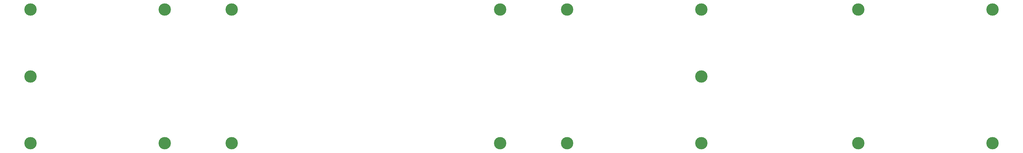
<source format=gbr>
G04 #@! TF.GenerationSoftware,KiCad,Pcbnew,(5.1.2-1)-1*
G04 #@! TF.CreationDate,2020-05-24T08:11:54-05:00*
G04 #@! TF.ProjectId,therick48.16_bottom_plate,74686572-6963-46b3-9438-2e31365f626f,rev?*
G04 #@! TF.SameCoordinates,Original*
G04 #@! TF.FileFunction,Copper,L1,Top*
G04 #@! TF.FilePolarity,Positive*
%FSLAX46Y46*%
G04 Gerber Fmt 4.6, Leading zero omitted, Abs format (unit mm)*
G04 Created by KiCad (PCBNEW (5.1.2-1)-1) date 2020-05-24 08:11:54*
%MOMM*%
%LPD*%
G04 APERTURE LIST*
%ADD10C,3.500000*%
G04 APERTURE END LIST*
D10*
X255360000Y-91960000D03*
X255360000Y-53960000D03*
X198360000Y-91960000D03*
X198360000Y-53960000D03*
X122360000Y-91960000D03*
X122360000Y-53960000D03*
X65360000Y-91960000D03*
X65360000Y-53960000D03*
X337820000Y-53960000D03*
X337820000Y-91960000D03*
X299820000Y-91960000D03*
X299820000Y-53960000D03*
X255360000Y-72960000D03*
X217360000Y-91960000D03*
X217360000Y-53960000D03*
X103360000Y-91960000D03*
X103360000Y-53975000D03*
X65360000Y-72960000D03*
M02*

</source>
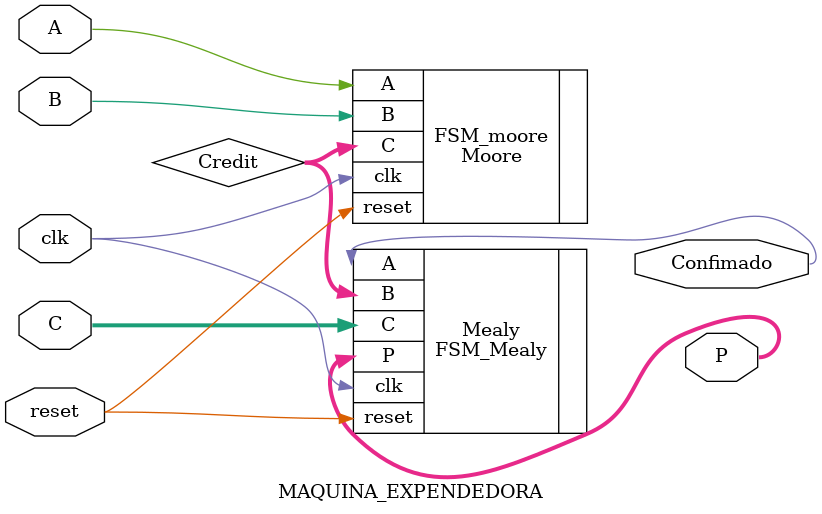
<source format=sv>
`timescale 1ns / 1ps

module MAQUINA_EXPENDEDORA(
    input logic clk, reset, A, B,
    input logic [1:0] C,
    output logic [1:0] P,
    output logic Confimado
    );
    
logic [1:0] Credit;
   
Moore FSM_moore (
    .clk(clk),
    .reset(reset),
    .A(A),
    .B(B),
    .C(Credit)
   );
   
FSM_Mealy Mealy (
    .clk(clk),
    .reset(reset),
    .B(Credit),
    .C(C),
    .P(P),
    .A(Confimado)
   );
endmodule

</source>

:::

#### Task description
Reproduce the listing from the "<source format=sv>" line onward, verbatim.

#### Solution
<source format=sv>
`timescale 1ns / 1ps

module MAQUINA_EXPENDEDORA(
    input logic clk, reset, A, B,
    input logic [1:0] C,
    output logic [1:0] P,
    output logic Confimado
    );
    
logic [1:0] Credit;
   
Moore FSM_moore (
    .clk(clk),
    .reset(reset),
    .A(A),
    .B(B),
    .C(Credit)
   );
   
FSM_Mealy Mealy (
    .clk(clk),
    .reset(reset),
    .B(Credit),
    .C(C),
    .P(P),
    .A(Confimado)
   );
endmodule

</source>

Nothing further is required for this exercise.